Section 4: Conclusion
What do you think? Will you be trying pork wings instead of your usual smoke chicken at the next BBQ? They are really easy to smoke, and there is a variety of choices available to make them taste really special. It is an interesting cut of meat cooked in a unique way to please both taste and aesthetics. This cut of meat may have to be requested by your local butcher, but you really won’t have to wait long. The price per unit is quite economical, at 1.25 per piece, approximately. It certainly beats cooking the same old steaks and chops!
Pork wings are fun to eat, will never be dry, and the smoking part ensures that they will burst in flavor, no matter which brine you choose. Have any more brine ideas? Other cooking options? Please share with us in the comments section!
Frequently Asked Questions
What Part of the Pig is the Pig Wing?
A pig wing is essentially a pork shank. It’s cut from the pig’s fibula, located between the knee and the ankle. It is a single bone surrounded by lean meat. Because it comes from a well-used muscle section on a pig, this cut can be tough if not cooked properly. If you cook it low-and-slow, however, the result is a very tender, lean, and flavorful “wing.”
How Do You Eat a Pork Wing?
Since pig wings are a single bone surrounded by meat (just like a turkey drumstick or a chicken wing), you can eat them with your hands. Like pork ribs, it’s best to grab onto the exposed bone and dig straight in with your teeth. It would be very difficult to eat a pork wing with a fork and knife.
Where Can You Buy Pig Wings?
It’s very common to find pork shanks, but it’s not very likely that you’ll find pork wings at your local grocery store. Because the pig wing needs to be cut especially for use as a wing, they usually need to be special ordered from your butcher. You just need a few days advance notice, so plan accordingly!
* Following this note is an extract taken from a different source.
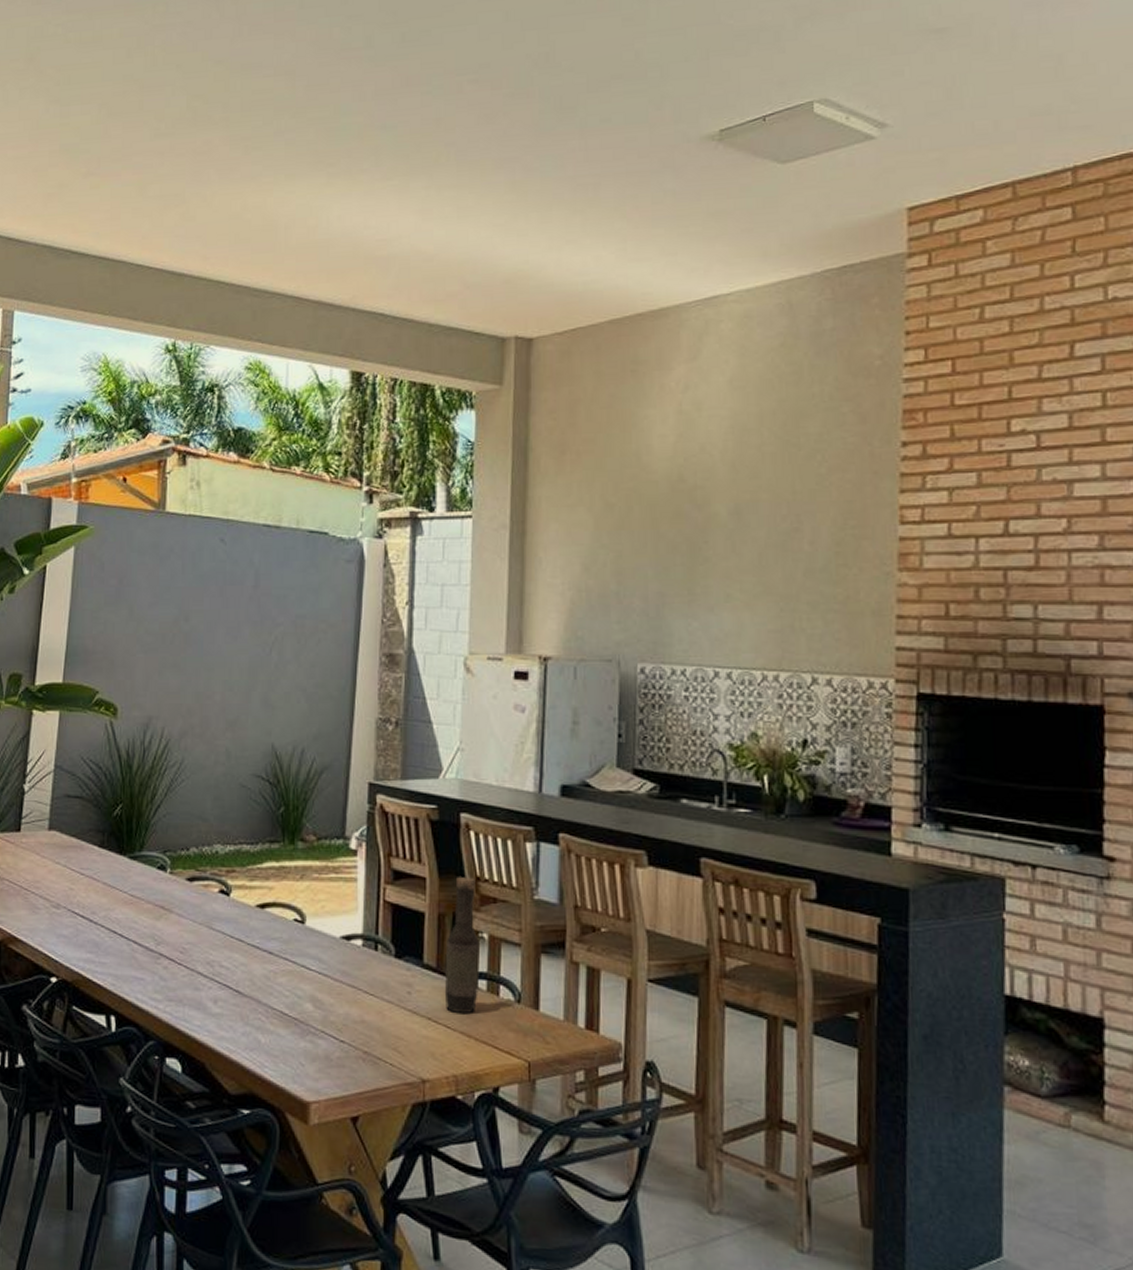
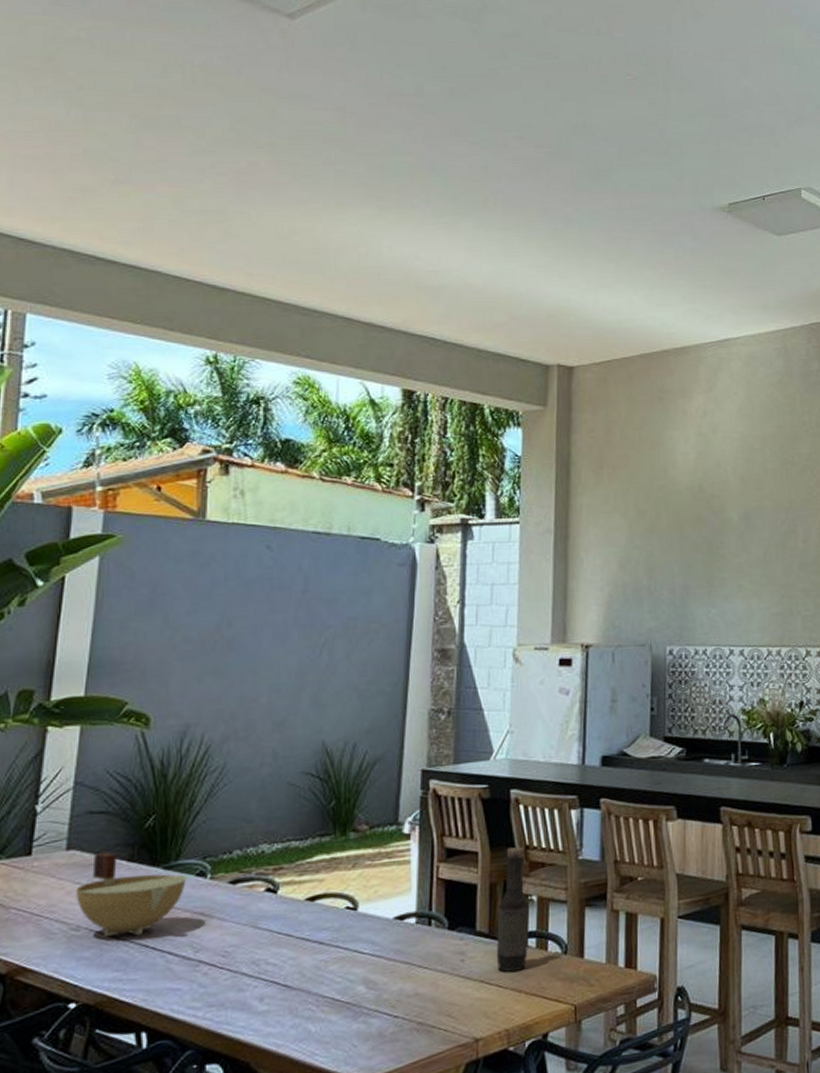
bowl: none [57,835,150,921] -> present [76,851,188,938]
How Do You Cook a Pork Wing?
Pork wings are best cooked using a low-and-slow cooking method. The tough meat becomes incredibly tender when smoked at 250 to 275 degrees F. It should only take about 90 minutes for the meat to be fall-off-the-bone tender. You won’t need a thermometer because it will be very obvious when the pork wings are tender enough. It’s almost impossible to overcook a pork wing, so don’t worry!
Can You Make Bacon-Wrapped Pig Wings?
Yes, wrapping the pig wings in bacon is a great idea! The bacon will add extra fat to the lean pig wings, which will taste fantastic. They shouldn’t take any longer to cook, but you may want to crisp-up the bacon underneath a broiler or on the grill before serving.